1. There whole dataset is being used which basically turns it into a batch gradient descent (GD) algorithm. This is because SGD's characteristic of making updates based on a small subset of the data is negated, and instead, it uses the full dataset to compute the gradient and make updates, just like standard GD. Training Time (in minutes) = 1.4485693415006002
2. The accuracy is not very high. The accuracy is only somewhere around 12.45% which is not great.
3. Decreasing the size of dataset and decreasing the learning rate (using SGD) and increasing the number epochs can also be very beneficial.


## Part 2. 
1. The accuracy is extremely high it was a faster method (Training Time (in minutes) = 1.8652761658032735). Accuracy was 92.29%.
2. Data Augmentation: Increase the dataset's variety by applying transformations such as rotation, scaling, or translation to the images, helping the model generalize better.

## Part 3.
1. accuracy was 73.39% it was faster than both GD and SGD.

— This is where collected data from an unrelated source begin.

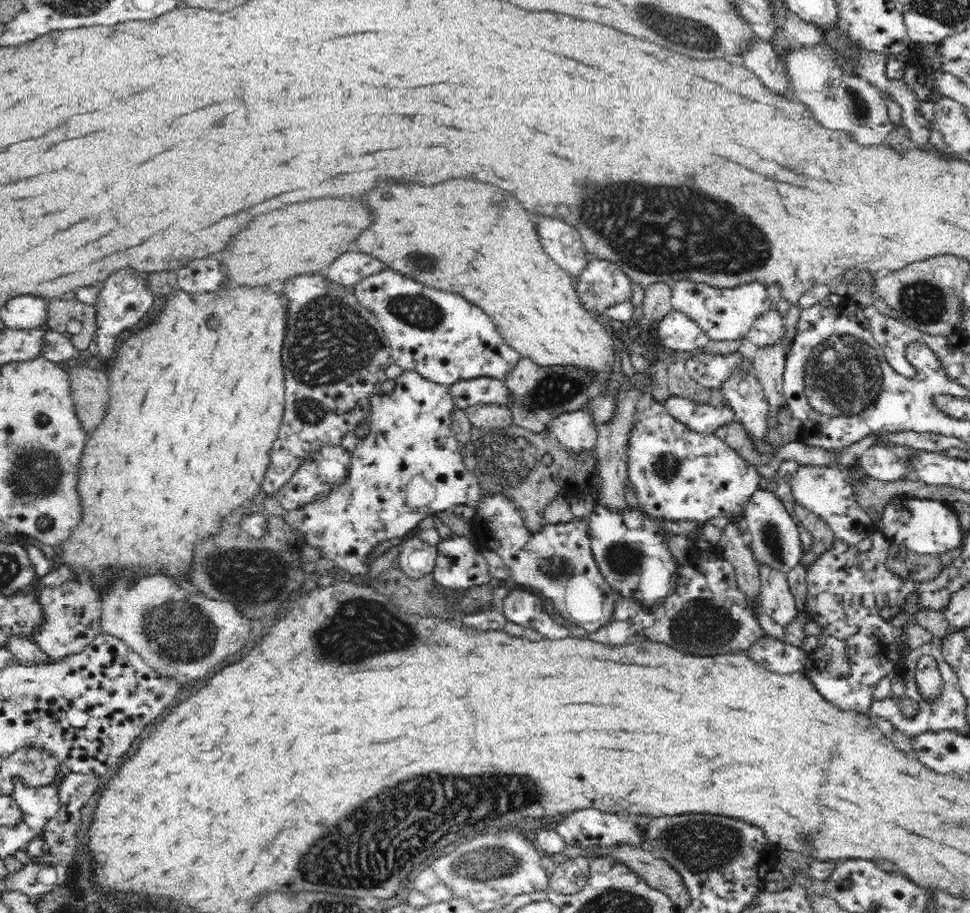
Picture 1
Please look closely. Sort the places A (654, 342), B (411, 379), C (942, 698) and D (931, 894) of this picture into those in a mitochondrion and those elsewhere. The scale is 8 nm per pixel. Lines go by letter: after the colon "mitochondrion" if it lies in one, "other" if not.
A: other
B: other
C: other
D: other

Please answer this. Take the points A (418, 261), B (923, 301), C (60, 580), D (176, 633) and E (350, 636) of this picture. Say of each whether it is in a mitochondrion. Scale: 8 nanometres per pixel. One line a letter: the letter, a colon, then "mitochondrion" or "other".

2. ADAM is an adaptive learning rate optimizer that often converges faster than SGD due to its consideration of the first and second moments of the gradients. You might observe a more rapid decrease in the loss function and potentially higher accuracy from the start. ADAM converges faster than SGD because it adapts the learning rate for each weight in the network individually, based on estimates of the first and second moments of the gradients. This allows it to take larger steps for weights associated with features that have consistent gradients and smaller steps where the gradients are more variable.